The polite take on the erection of the wall suddenly blocking the view went something like this: “What were they thinking?” The slightly less polite referred to sweetheart contracts but as there is no evidence of that, I refrain from hinting such is the case. The most blasphemous remarks were exactly what you are thinking so out of a nod to decorum, I refrain from mentioning them plus I don’t think the paper would actually print those words.
But here was a sample of a common reaction to something which displeased the public so intently that for once, it seemed we were viewing the streetside disaster through a single lens.
For anyone who does not know the story or lives in a remote Family Island, a low wall that served as a border to an overlook that was one of the most scenic spots in all of New Providence, if not the most scenic, had been knocked down.

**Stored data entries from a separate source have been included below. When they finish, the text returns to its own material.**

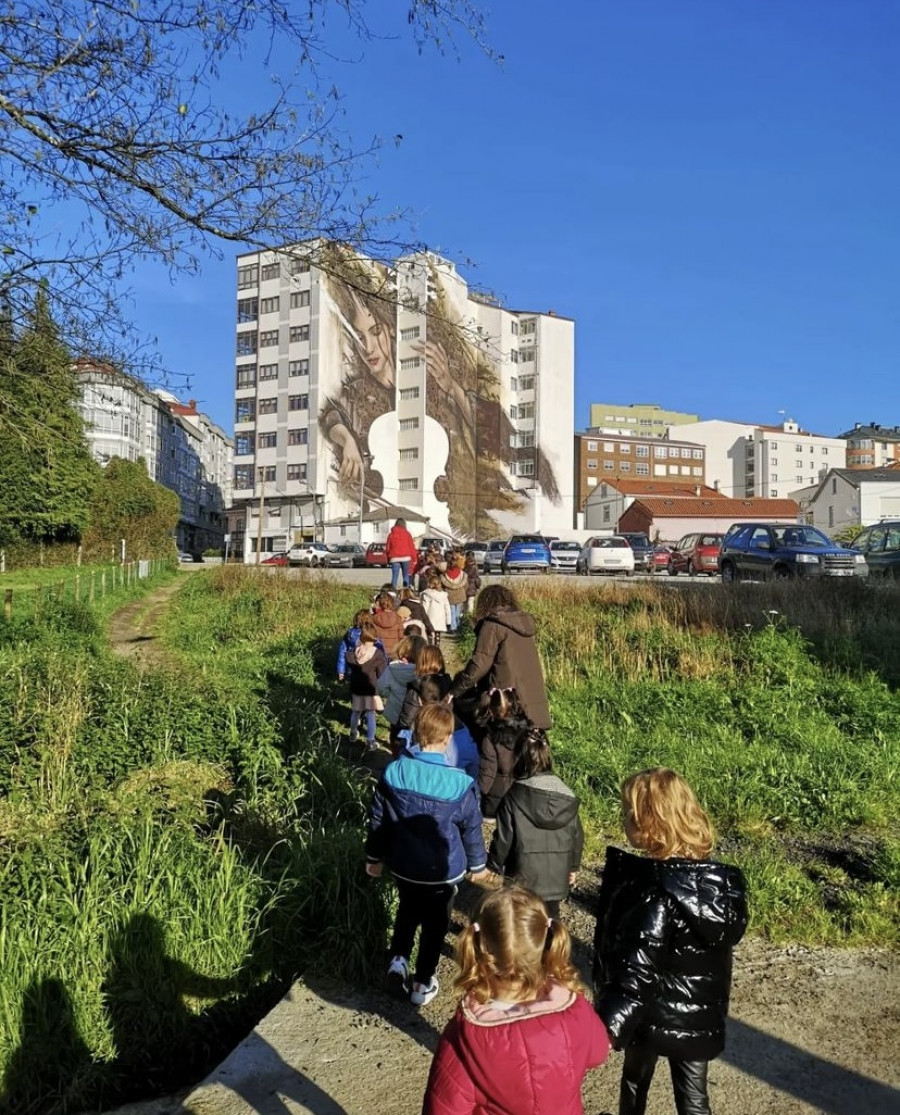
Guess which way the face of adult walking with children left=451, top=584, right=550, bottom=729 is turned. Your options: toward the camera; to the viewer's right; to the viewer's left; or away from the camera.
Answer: away from the camera

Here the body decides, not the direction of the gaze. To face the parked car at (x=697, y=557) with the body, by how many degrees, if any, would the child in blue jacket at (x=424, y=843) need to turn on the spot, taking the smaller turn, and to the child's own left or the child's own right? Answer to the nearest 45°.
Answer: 0° — they already face it

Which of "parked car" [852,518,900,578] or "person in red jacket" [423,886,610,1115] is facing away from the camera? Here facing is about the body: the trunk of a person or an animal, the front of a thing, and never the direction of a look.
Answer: the person in red jacket

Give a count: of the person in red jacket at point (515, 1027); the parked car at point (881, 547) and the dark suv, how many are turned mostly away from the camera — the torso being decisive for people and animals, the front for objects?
1

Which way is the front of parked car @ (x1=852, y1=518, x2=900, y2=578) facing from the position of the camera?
facing the viewer and to the left of the viewer

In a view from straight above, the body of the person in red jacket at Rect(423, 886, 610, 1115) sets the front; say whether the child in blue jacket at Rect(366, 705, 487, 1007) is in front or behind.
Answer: in front

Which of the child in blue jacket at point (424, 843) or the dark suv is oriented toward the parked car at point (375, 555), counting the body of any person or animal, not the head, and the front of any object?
the child in blue jacket

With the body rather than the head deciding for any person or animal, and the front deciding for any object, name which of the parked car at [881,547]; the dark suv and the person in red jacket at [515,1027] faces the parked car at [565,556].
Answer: the person in red jacket

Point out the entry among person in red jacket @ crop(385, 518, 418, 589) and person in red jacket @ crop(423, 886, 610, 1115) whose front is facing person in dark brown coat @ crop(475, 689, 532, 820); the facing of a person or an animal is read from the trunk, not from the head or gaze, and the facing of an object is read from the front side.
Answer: person in red jacket @ crop(423, 886, 610, 1115)

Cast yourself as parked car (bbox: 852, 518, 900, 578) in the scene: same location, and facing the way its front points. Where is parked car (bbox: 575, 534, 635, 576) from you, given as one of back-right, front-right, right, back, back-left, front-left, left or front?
right

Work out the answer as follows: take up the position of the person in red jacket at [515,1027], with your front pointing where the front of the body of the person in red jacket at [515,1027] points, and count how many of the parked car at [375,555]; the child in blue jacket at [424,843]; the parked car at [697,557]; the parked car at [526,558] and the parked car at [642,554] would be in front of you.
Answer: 5

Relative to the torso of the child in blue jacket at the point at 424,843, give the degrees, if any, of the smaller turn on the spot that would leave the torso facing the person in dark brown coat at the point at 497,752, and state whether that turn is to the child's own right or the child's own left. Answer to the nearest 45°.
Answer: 0° — they already face them

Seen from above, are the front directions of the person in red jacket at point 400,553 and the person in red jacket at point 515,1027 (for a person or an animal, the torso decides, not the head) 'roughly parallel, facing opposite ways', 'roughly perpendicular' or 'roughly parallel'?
roughly parallel

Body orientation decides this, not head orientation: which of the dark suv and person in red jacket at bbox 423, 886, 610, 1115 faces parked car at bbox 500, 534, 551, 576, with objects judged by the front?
the person in red jacket

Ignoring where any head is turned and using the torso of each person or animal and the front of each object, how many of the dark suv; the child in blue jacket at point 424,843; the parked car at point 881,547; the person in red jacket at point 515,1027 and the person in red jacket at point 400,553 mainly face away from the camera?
3

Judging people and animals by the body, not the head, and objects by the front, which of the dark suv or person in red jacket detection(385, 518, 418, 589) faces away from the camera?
the person in red jacket

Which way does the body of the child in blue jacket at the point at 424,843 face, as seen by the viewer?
away from the camera

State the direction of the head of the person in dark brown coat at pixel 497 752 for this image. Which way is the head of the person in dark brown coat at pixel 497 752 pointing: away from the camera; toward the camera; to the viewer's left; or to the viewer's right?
away from the camera

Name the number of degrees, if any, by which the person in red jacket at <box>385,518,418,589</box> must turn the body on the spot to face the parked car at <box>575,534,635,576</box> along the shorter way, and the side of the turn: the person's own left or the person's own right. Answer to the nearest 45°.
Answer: approximately 45° to the person's own right

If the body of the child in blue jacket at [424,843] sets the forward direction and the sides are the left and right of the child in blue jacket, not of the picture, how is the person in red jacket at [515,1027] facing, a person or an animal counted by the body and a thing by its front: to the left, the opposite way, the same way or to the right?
the same way

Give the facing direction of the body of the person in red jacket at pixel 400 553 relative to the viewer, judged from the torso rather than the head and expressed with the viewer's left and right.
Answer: facing away from the viewer

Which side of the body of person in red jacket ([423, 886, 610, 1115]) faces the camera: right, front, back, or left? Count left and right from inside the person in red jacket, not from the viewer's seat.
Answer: back
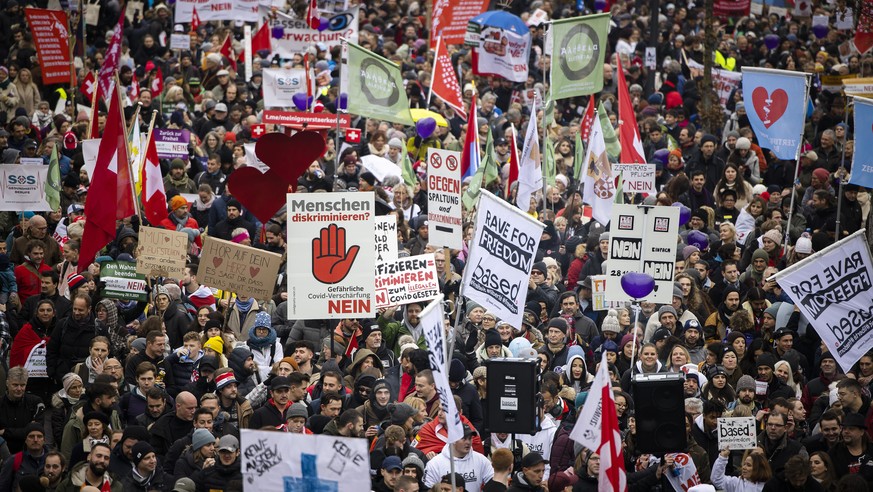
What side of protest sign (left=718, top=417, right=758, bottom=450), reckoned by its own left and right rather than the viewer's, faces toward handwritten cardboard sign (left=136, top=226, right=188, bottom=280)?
right

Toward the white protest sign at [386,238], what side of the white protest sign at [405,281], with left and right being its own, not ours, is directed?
back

Some sort of repair appeared to have started. For months, plywood and scraps piled up. Work started and stopped. The stones of the old wall remained but not highly visible. In all, it was an unsightly mess, but you could still see the beauty and hope for better once the new low wall was finally erected. You did not have to be rich or live behind a gate in an exclusive beachfront community to catch your stunning view of the bay and Baha Mar in the distance. It was photo op perfection. At low tide, visitors and locals could walk just feet away from traffic whizzing by and dip their toes in the sand, walk along the moss-covered outcropping of low-lying rock, stand in the shallows leading to the bay with the hotels of Cable Beach in the background.
Waters so reachable, vista so stunning
Even if you just drove by, you could not help but feel inspired by the sight of the blue-green waters so close to the road, so reachable. You could pull your car over and walk out onto its welcome mossy mat at any hour. It was more than a bend in the road. It was the visual opioid of a feel-good moment of well-being, an all is right in the world instant – and then the wall came. The long-awaited repair. It blocked the view of the low crop of rock, the entry into the water, the slow tidal flow, the movement of the current. It was too high, too wide, the wrong wall in the wrong place. And the public outcry was instantaneous. Tear down the wall.

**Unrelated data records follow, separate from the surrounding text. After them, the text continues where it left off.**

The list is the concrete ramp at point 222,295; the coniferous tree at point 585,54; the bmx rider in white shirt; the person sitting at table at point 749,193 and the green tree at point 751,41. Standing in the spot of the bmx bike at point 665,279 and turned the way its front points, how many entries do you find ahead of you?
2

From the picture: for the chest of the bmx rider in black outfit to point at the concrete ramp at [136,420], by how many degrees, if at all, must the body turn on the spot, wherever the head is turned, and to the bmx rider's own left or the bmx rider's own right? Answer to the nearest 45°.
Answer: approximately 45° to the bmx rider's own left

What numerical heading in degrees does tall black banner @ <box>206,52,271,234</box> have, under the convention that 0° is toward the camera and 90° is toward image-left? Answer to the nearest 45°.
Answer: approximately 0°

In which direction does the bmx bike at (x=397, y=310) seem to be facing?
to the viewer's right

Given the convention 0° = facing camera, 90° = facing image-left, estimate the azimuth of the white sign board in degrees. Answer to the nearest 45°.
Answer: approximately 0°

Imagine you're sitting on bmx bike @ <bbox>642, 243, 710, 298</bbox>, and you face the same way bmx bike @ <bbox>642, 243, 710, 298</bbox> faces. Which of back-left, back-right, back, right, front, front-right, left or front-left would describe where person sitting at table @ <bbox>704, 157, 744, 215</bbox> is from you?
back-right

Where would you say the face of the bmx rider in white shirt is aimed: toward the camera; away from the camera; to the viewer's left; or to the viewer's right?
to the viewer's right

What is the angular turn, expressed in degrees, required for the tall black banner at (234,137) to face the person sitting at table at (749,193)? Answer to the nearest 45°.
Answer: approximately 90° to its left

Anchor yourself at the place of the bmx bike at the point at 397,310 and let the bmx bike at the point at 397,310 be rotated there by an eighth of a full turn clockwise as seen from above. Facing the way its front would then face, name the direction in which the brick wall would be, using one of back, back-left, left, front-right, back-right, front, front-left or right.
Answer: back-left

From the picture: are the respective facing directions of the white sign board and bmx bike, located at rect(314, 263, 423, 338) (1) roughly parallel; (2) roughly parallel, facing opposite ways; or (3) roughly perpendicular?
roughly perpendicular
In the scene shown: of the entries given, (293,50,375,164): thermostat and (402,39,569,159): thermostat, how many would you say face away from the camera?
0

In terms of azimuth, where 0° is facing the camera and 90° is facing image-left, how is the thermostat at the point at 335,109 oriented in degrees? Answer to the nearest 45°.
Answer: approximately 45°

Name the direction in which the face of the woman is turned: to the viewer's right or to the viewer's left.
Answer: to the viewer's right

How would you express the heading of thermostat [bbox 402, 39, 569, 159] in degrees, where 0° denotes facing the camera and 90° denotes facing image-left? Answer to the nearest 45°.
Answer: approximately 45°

It is the lens through which we see the world that determines the world we create around us. In the example of the individual who saw a mess of heavy equipment in a highly visible space, we have no expectations that he will do anything about it. He is neither interested nor feeling empowered to change it. The sight was just an observation. However, the individual who looked at the lot piled high with construction machinery saw an opportunity to change the scenario from eyesore (though perfectly legal) to a space ripe for economic resurgence. That person might act, form a consortium, raise capital and spark a revitalisation.
Those are possibilities though they may be long shots. But Go Slow Bend was different. Mention the words and your heart rate slowed. In a city of too many vehicles and too little patience, Go Slow Bend was a lookout point that simultaneously took your breath away and gave you new reason to keep going. It was, in a way, a rest stop you did not have to stop at to feel rested. It was our view of the world as we wanted it to wait for us to dip our toes in, our invitation to look and wish we could stop and just be. It was a moment of eye candy, of inhalable peace in a world of congestion.
The Champs-Elysees would not block the view of the Arc de Triomphe. Why would we deprive ourselves of the only major thoroughfare vista that looked like an artist painted it just for us, laid the water out to soothe our souls, added an outcropping of rocks and mossy grasses and bay you could walk on for a hundred yards at low tide, blending into the sea beyond.
It was a place that spoke to us, nudging us to stop, take a break, breathe in the beauty. It was a view that only Go Slow Bend allowed, no matter what lens through which you inhaled its beauty.